NU Online News Service, June 13, 2:51 p.m. EST
Yesterday, Transatlantic Holdings, Inc. and Allied World Assurance Company Holdings, AG announced a $3.2 billion merger deal that executives say will create a global specialty insurer and reinsurer operating in 18 countries on six continents.
In addition, the “new and vibrant competitor” in the global marketplace, to be known as TransAllied Group Holdings, will manage $8.5 billion in total capital, Robert Orlich, president and CEO of Transatlantic, said on a conference call describing the deal this morning.
The capital figure puts TransAllied behind global giants ACE Limited and XL Group and ahead of PartnerRe, according to a slide that executives of the new entity presented during this morning’s call.
The combined capital base “puts us in a very competitive position [and] establishes TransAllied as a first port of call for any opportunities that become available,” says Mike Sapnar, executive vice president and chief operating officer of Transatlantic. “It makes us a market leader with producers across industry cycles. In a soft market, size gives you more clout and options,” Sapnar adds.
Transatlantic brings $5 billion in capital to the merged entity, with Allied World bringing roughly $3.5 billion in capital, says Scott Carmilani, chairman, president, and CEO of Allied World.
In addition, the combined entity will have total invested assets of $21 billion, and combined gross premiums of nearly $5.9 billion—$4.1 billion on the reinsurance side from Transatlantic, and $1.8 billion from Allied World, which writes mainly specialty insurance with a sprinkling of reinsurance, he says.
The transaction is being structured as a merger of equals, with shareholders of Transatlantic receiving 0.88 Allied World common shares for each Transatlantic common share held, the New York and Switzerland-based companies say.
Following the merger, which is expected to close in the fourth quarter, Transatlantic shareholders will own approximately 58 percent of the combined company, with Allied World shareholders owning roughly 42 percent.

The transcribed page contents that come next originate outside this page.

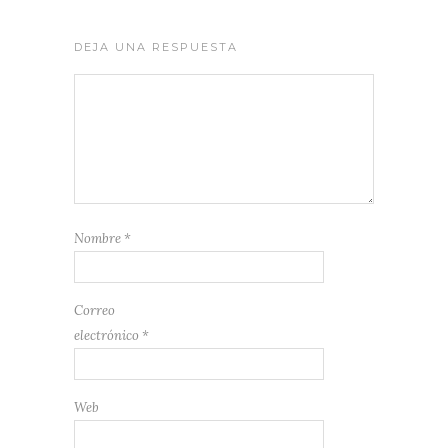
DEJA UNA RESPUESTA
Nombre
*
Correo
electrónico
*
Web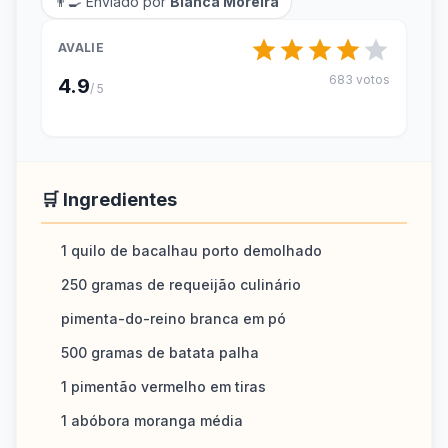
👨‍🍳 Enviado por
Bianca Moreira
AVALIE
683 votos
4.9
/ 5
🛒 Ingredientes
1 quilo de bacalhau porto demolhado
250 gramas de requeijão culinário
pimenta-do-reino branca em pó
500 gramas de batata palha
1 pimentão vermelho em tiras
1 abóbora moranga média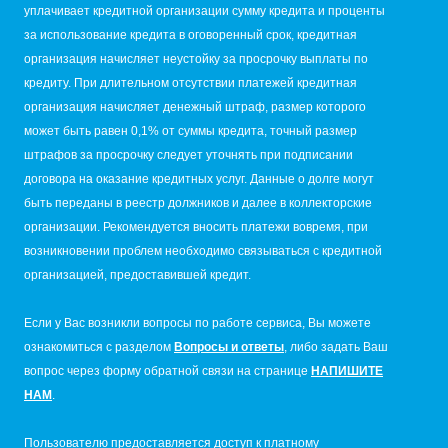
уплачивает кредитной организации сумму кредита и проценты
за использование кредита в оговоренный срок, кредитная
организация начисляет неустойку за просрочку выплаты по
кредиту. При длительном отсутствии платежей кредитная
организация начисляет денежный штраф, размер которого
может быть равен 0,1% от суммы кредита, точный размер
штрафов за просрочку следует уточнять при подписании
договора на оказание кредитных услуг. Данные о долге могут
быть переданы в реестр должников и далее в коллекторские
организации. Рекомендуется вносить платежи вовремя, при
возникновении проблем необходимо связываться с кредитной
организацией, предоставившей кредит.
Если у Вас возникли вопросы по работе сервиса, Вы можете
ознакомиться с разделом
Вопросы и ответы
, либо задать Ваш
вопрос через форму обратной связи на странице
НАПИШИТЕ
НАМ
.
Пользователю предоставляется доступ к платному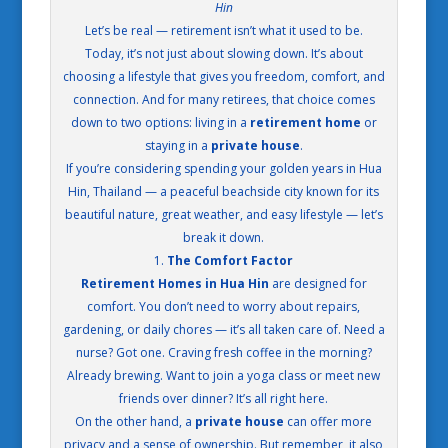
Hin
Let’s be real — retirement isn’t what it used to be.
Today, it’s not just about slowing down. It’s about
choosing a lifestyle that gives you freedom, comfort, and
connection. And for many retirees, that choice comes
down to two options: living in a
retirement home
or
staying in a
private house
.
If you’re considering spending your golden years in Hua
Hin, Thailand — a peaceful beachside city known for its
beautiful nature, great weather, and easy lifestyle — let’s
break it down.
1.
The Comfort Factor
Retirement Homes in Hua Hin
are designed for
comfort. You don’t need to worry about repairs,
gardening, or daily chores — it’s all taken care of. Need a
nurse? Got one. Craving fresh coffee in the morning?
Already brewing. Want to join a yoga class or meet new
friends over dinner? It’s all right here.
On the other hand, a
private house
can offer more
privacy and a sense of ownership. But remember, it also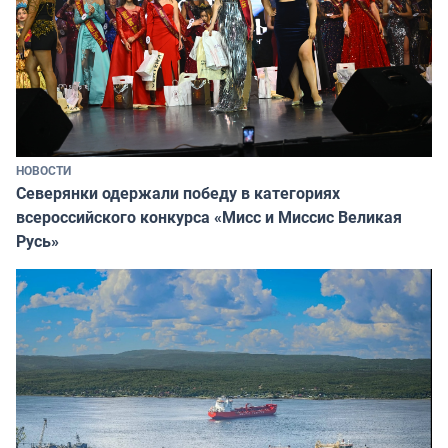
НОВОСТИ
Северянки одержали победу в категориях
всероссийского конкурса «Мисс и Миссис Великая
Русь»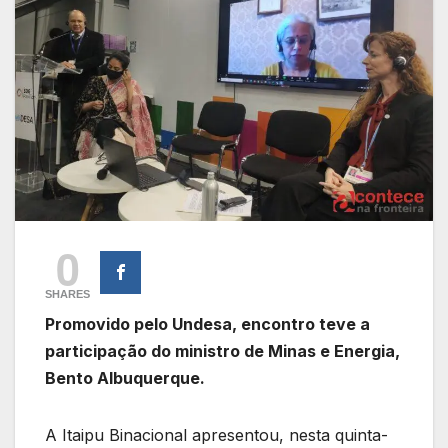
0
SHARES
Promovido pelo Undesa, encontro teve a
participação do ministro de Minas e Energia,
Bento Albuquerque.
A Itaipu Binacional apresentou, nesta quinta-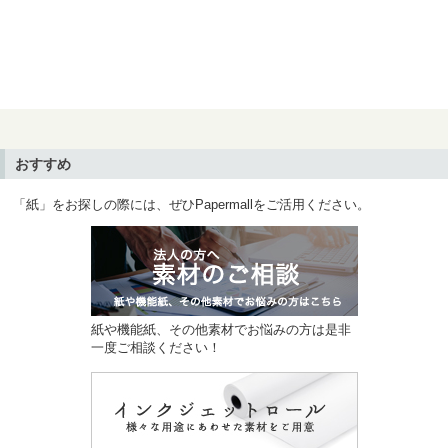
おすすめ
「紙」をお探しの際には、ぜひPapermallをご活用ください。
紙や機能紙、その他素材でお悩みの方は是非
一度ご相談ください！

Orlich, who will retire upon the close of the deal, describes it as a “homerun for each company,” adding that both deal participants view the merger as a “grand slam for the combined entity.”
“Packaged together, we are better positioned to leverage our respective strengths” in key global markets, especially Europe and emerging markets, he says.
Orlich and Carmilani note that the insurance and reinsurance operations under the TransAllied Group Holdings umbrella will continue to offer their respective products under two distinct existing brands—Transatlantic Reinsurance and Allied World Insurance—going forward.
Sapnar, who will serve as president and CEO of global reinsurance going forward, says the merged entity will have 39 locations around the world all together, with nearly 500 of its 1,300 employees dedicated to non-U.S. business.
Carmilani will become president and CEO of the new holding company.
TransAllied will “have the ability to write business at the source, leveraging local market knowledge and relationships,” Sapnar says. A pie chart shown during his remarks put 52 percent of the merged organization’s global premiums in the United States, 25 percent in Europe and the balance elsewhere.
The global reach “enables us to identity and seize opportunities ahead of competitors, especially in emerging markets,” he says, adding that the deal structure gives the company the capability to allocate capital to the highest return geographies.
Both Carmilani and Sapnar touted the specialty bent of both organizations, with Sapnar noting that the combined entity will have half its business in specialty lines like D&O, E&O, med mal, surety and credit.
The mix of business is now heavily reinsurance—a fact not lost on one analyst, who questioned whether this marked a change in strategic direction for Allied World. Moving in a seemingly different direction in a recent prior deal, Allied World bulked up its U.S. specialty insurance capabilities with the $550 million acquisition of Darwin Professional Underwriter, a small-account professional liability insurer in 2008.
Carmilani replied that “the concentration in specialty insurance domestically in the United States” that Allied World has been building “does not lose focus whatsoever. We will continue to grow that, continue to pursue that, when and where it makes sense,” he said.
Prior to the Darwin deal, Allied World bought Converium Insurance (North America) in a deal that Carmilani then told NU would be a first step in his company’s strategy to grow its U.S. reinsurance book.
Reacting to the deal, A.M. Best and Moody’s announced that financial strength ratings on both entities were unchanged, although Moody’s put Allied World’s A2 on review for possible upgrade. Best says all entities are rated A, and Carmilani confirmed that Standard & Poor’s, which upgraded Allied World to “A” last week, has also affirmed Transatlantic’s “A-plus” rating.
American International Group owned a majority stake in Transatlantic until 2009, when AIG sold its stake for over $1 billion to help repay government bailout funds.